A Christmas Carol

It's a Jim Carrey show all the way. You may not recognise him at first due to the CGI effects, but it doesn't take long before the Carrey charisma works its magic. He brings to life a Scrooge you've never seen -- or imagined -- before, with his ill-temper and stingy ways that almost reek of cruelty. Until one cold, wintry, Christmas eve...

Scrooge scoffs at his nephew (Colin Firth) who wants to invite him for Christmas dinner and yells at his clerk (Gary Oldman), before retiring to his desolate home on Christmas Eve. But it's not going to be an ordinary Yuletide for this grumpy old man as he gets hauled up by three ghosts who hold up a mirror to his meanness. Repelled by his anti-social ways, Scrooge, the archetypal misanthrope, metamorphoses into the biggest humanitarian, overnight. He not only re-builds fences with his nephew and neighbours, but he also sends the biggest turkey in town to his impoverished clerk's family. Apart from raising his salary of course...

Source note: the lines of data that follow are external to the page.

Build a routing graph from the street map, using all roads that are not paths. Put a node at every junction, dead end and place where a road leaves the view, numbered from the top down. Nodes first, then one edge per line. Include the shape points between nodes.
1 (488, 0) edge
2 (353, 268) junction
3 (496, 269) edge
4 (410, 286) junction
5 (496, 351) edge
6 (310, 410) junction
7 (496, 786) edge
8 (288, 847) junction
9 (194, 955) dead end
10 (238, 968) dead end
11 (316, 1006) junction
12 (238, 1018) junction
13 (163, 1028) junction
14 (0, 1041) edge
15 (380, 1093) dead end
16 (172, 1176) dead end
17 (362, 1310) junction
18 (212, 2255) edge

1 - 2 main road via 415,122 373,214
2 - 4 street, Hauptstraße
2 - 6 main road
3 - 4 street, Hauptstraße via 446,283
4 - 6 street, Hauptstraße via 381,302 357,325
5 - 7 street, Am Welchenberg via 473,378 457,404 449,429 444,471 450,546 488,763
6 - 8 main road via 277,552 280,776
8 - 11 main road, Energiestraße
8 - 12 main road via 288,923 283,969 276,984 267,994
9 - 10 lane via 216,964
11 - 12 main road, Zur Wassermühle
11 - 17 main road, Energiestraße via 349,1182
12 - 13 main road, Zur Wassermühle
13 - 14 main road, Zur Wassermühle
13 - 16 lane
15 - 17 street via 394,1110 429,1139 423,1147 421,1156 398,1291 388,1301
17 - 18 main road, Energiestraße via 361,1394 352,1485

Loads of special effects and a story that has stood the test of time: Christmas Carol is Carrey revisited. However, it's not really a children's film and is meant for diehard Dicken's fans.

A word about...

Performances: Jim Carrey is heavily made-up, yet striking both as Scrooge and the ghosts who reform Scrooge. The rest of the actors are unrecognisable too, yet they pitch in perfectly as archetypal Dicken's characters.

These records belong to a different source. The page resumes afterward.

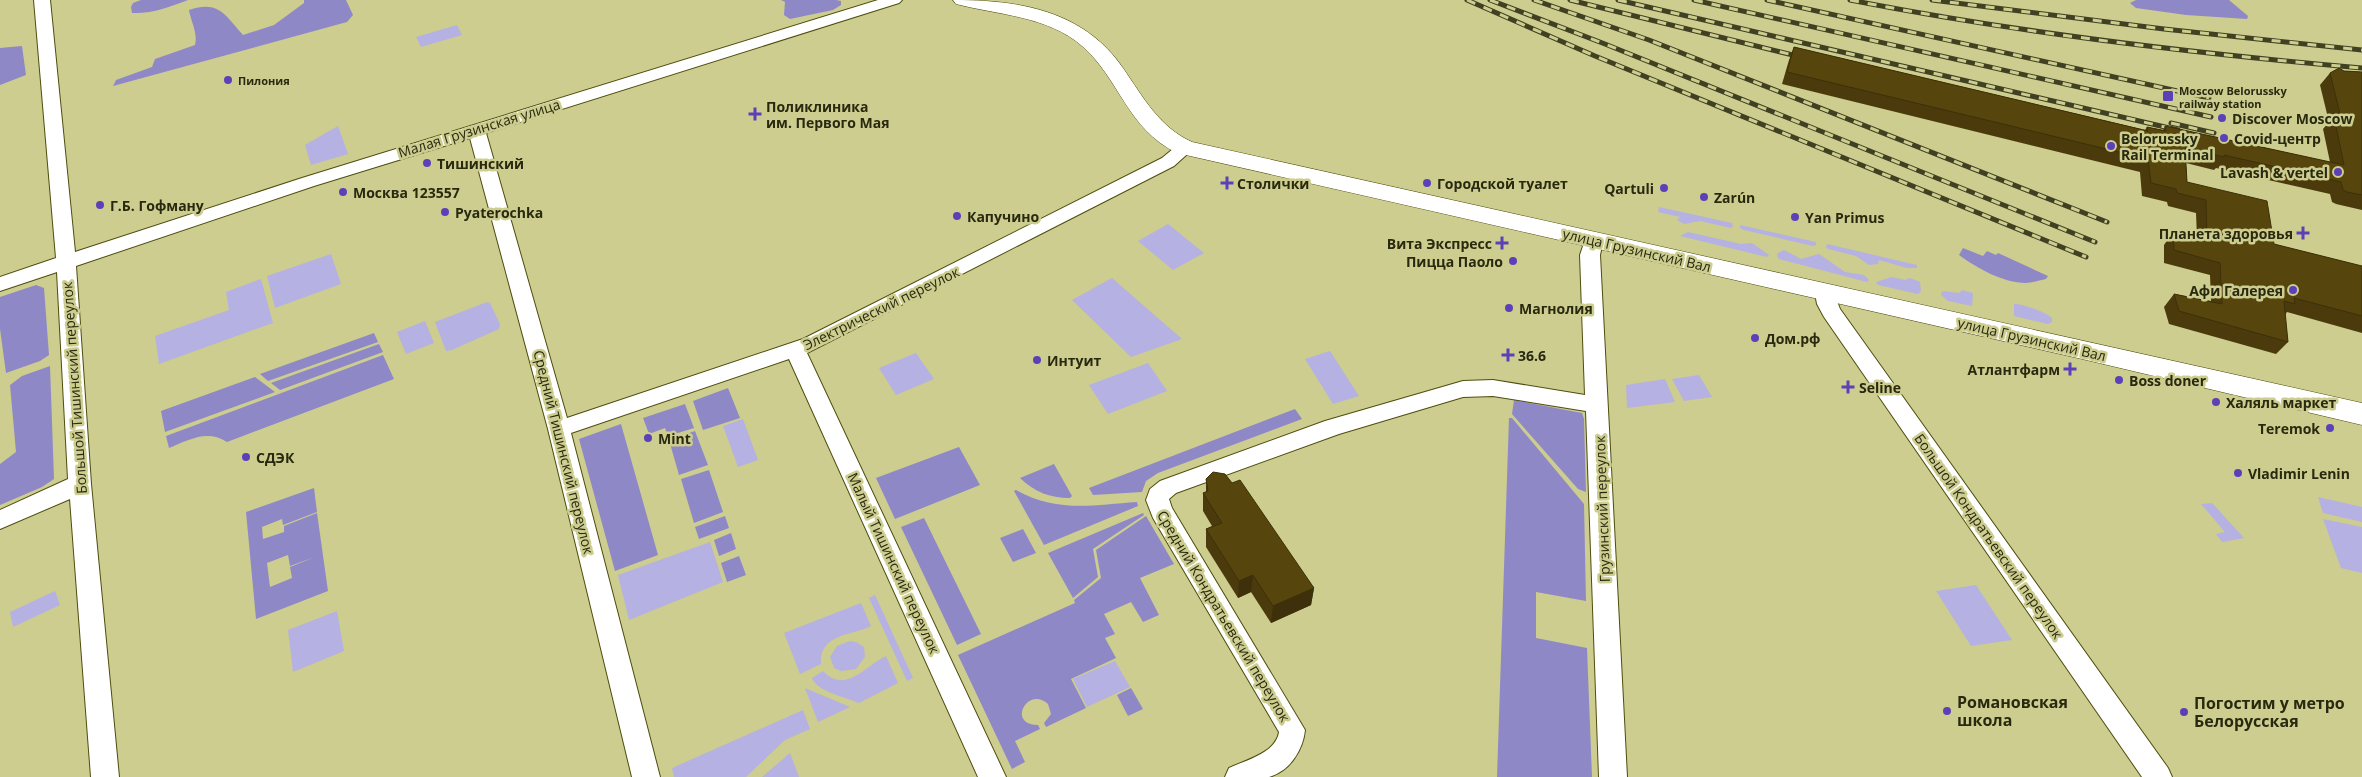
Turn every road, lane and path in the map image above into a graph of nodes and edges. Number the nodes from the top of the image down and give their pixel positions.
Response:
1 (42, 0) edge
2 (894, 0) edge
3 (963, 0) edge
4 (476, 129) junction
5 (1185, 148) junction
6 (1593, 241) junction
7 (66, 261) junction
8 (0, 284) edge
9 (1826, 293) junction
10 (795, 350) junction
11 (1598, 405) junction
12 (2362, 414) edge
13 (560, 429) junction
14 (80, 484) junction
15 (0, 520) edge
16 (105, 777) edge
17 (646, 777) edge
18 (992, 777) edge
19 (1238, 777) edge
20 (1613, 777) edge
21 (2158, 777) edge

1 - 7 street, Большой Тишинский переулок
2 - 4 street, Малая Грузинская улица
3 - 5 main road, улица Грузинский Вал
4 - 7 street, Малая Грузинская улица
4 - 13 street, Средний Тишинский переулок
5 - 6 main road, улица Грузинский Вал
5 - 10 street, Электрический переулок
6 - 9 main road, улица Грузинский Вал
6 - 11 street, Грузинский переулок
7 - 8 street, Малая Грузинская улица
7 - 14 street, Большой Тишинский переулок
9 - 12 main road, улица Грузинский Вал
9 - 21 street, Большой Кондратьевский переулок
10 - 13 street, Электрический переулок
10 - 18 street, Малый Тишинский переулок
11 - 19 street, Средний Кондратьевский переулок
11 - 20 street, Грузинский переулок
13 - 17 street, Средний Тишинский переулок
14 - 15 street
14 - 16 street, Большой Тишинский переулок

Dialogue: Robert Zemeckis captures the world of Charles Dickens perfectly with his screenplay and dialogues. There's an old world charm to the way Ebenezer and the rest of the characters discover the tenets of good living.

Cinematography: Robert Presley's camera deftly oscillates between the real world, peopled by the down and out and the fantasy world, brimming over with ghosts and visions.